What you should do
For the word "middle", find each line in the entries where it occurs and copy that line.

*** Opening Input for this task ***

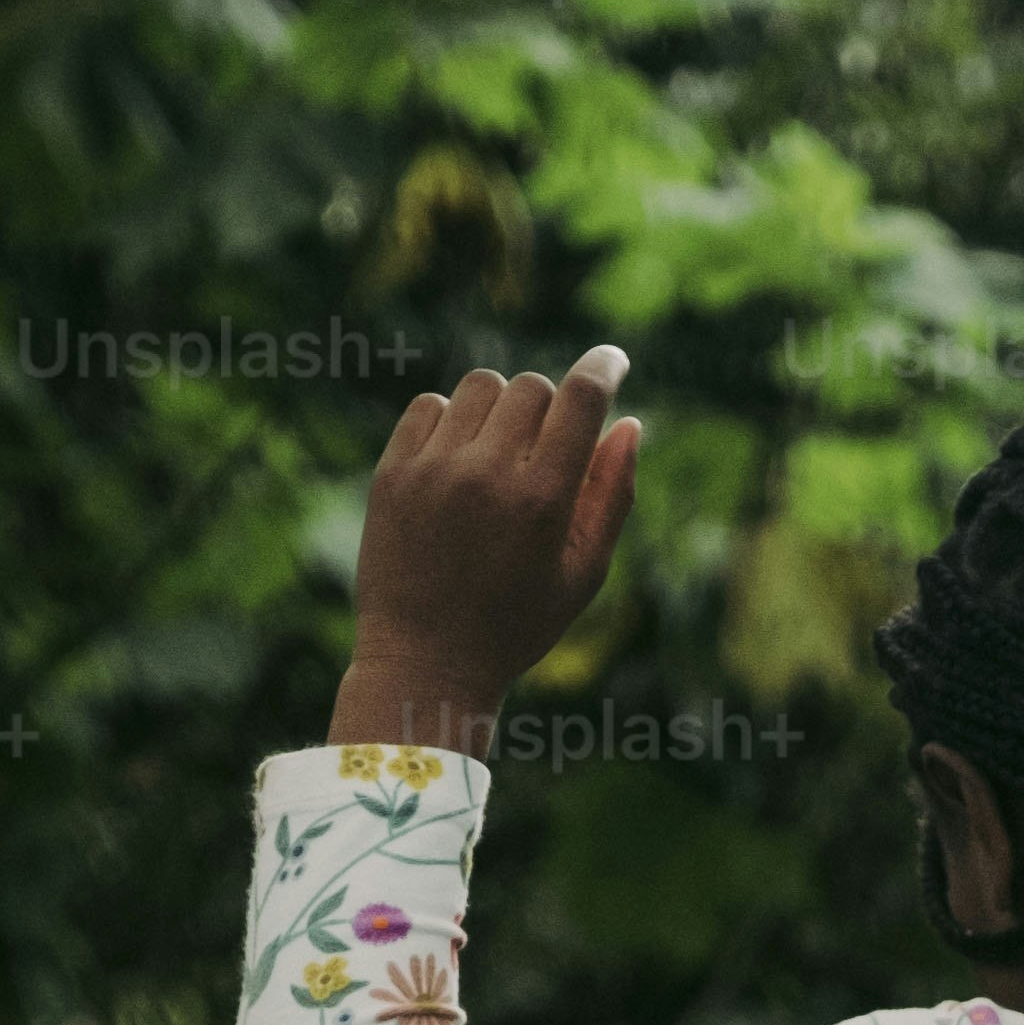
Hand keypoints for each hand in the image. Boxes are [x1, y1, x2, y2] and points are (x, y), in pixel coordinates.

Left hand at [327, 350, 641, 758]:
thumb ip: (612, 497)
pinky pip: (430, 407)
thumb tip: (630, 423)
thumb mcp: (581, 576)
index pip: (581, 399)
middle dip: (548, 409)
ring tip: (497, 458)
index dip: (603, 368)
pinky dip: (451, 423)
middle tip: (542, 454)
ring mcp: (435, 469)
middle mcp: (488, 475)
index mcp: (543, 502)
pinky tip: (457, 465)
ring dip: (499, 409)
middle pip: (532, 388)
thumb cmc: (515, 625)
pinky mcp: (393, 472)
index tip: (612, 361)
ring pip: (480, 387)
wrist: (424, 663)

*** Closing Input for this task ***
*** Opening Input for this task ***

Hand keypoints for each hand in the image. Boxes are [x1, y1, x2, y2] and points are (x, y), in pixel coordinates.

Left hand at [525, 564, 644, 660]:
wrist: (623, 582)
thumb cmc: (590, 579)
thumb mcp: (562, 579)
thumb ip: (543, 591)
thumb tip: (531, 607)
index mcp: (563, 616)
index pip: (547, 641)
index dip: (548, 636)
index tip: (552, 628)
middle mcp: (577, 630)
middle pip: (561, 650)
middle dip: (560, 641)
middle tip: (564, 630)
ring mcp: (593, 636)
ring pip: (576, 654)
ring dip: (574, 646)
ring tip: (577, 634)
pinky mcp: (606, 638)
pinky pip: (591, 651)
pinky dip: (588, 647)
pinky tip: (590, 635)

*** Closing Input for this task ***

Output for this task
middle dip: (548, 409)
middle tip: (542, 454)
middle mcp: (488, 475)
middle pip: (532, 388)
middle mcp: (577, 630)
middle pip: (561, 650)
middle dip: (560, 641)
middle tip: (564, 630)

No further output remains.